> _Your assignment_
Copy out each line of the data that holds the string "banner".
(Available data begins)
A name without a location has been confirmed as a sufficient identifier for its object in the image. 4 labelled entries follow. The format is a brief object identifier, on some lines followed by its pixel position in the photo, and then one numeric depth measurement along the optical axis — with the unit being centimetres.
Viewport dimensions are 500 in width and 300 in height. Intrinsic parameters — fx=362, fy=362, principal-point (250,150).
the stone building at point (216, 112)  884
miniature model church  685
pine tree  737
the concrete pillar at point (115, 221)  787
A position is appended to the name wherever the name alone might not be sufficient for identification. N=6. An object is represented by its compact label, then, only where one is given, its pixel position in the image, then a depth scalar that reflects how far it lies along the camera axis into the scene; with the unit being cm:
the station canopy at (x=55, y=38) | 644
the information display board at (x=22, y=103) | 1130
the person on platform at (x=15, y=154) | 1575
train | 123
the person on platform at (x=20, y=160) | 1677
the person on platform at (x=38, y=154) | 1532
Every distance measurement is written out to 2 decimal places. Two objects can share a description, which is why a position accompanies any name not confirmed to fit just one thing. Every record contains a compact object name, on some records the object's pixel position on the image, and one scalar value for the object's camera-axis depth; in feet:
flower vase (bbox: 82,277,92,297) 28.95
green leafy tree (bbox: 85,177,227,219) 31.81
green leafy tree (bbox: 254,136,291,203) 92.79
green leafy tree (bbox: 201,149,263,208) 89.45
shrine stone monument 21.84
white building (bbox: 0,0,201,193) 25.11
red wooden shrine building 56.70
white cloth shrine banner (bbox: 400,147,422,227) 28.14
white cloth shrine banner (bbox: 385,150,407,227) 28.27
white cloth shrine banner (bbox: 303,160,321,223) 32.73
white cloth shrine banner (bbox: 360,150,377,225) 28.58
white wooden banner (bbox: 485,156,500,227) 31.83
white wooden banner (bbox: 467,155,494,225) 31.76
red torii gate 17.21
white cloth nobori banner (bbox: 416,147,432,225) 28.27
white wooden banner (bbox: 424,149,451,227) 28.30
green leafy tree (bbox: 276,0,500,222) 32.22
(Available data ends)
(Available data begins)
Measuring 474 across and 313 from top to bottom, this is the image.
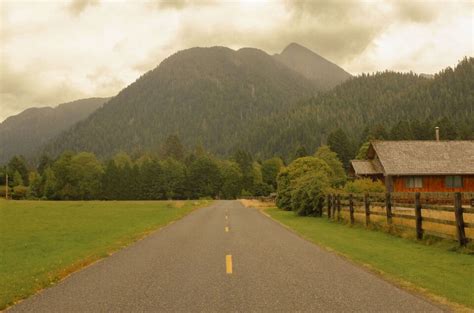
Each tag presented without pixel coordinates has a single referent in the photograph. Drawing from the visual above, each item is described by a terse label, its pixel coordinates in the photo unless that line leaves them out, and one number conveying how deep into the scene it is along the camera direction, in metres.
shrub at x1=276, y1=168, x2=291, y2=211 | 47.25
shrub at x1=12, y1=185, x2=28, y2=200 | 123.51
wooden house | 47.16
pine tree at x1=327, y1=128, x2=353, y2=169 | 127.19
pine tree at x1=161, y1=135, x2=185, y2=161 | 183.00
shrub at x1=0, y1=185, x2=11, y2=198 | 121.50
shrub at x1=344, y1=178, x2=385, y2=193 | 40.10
(Available data ends)
(Available data begins)
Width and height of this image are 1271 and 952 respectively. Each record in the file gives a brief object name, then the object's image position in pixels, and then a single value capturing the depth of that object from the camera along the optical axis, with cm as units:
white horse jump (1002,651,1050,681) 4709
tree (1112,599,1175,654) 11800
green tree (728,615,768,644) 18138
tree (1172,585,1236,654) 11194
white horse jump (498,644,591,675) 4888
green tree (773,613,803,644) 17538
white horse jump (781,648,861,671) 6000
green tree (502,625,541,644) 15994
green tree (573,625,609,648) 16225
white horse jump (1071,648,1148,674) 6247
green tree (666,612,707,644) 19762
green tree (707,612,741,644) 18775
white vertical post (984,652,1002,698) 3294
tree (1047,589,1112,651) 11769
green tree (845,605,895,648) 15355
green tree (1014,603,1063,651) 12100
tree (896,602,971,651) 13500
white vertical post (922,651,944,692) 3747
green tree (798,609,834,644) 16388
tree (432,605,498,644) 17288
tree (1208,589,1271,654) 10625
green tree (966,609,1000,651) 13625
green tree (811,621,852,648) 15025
(Available data ends)
> _Exercise result_
white cloth shrine banner (bbox: 400,147,422,227) 28.14
white cloth shrine banner (bbox: 385,150,407,227) 28.27
white cloth shrine banner (bbox: 303,160,321,223) 32.73
white cloth shrine banner (bbox: 360,150,377,225) 28.58
white wooden banner (bbox: 485,156,500,227) 31.83
white wooden banner (bbox: 467,155,494,225) 31.76
white cloth nobori banner (bbox: 416,147,432,225) 28.27
white wooden banner (bbox: 424,149,451,227) 28.30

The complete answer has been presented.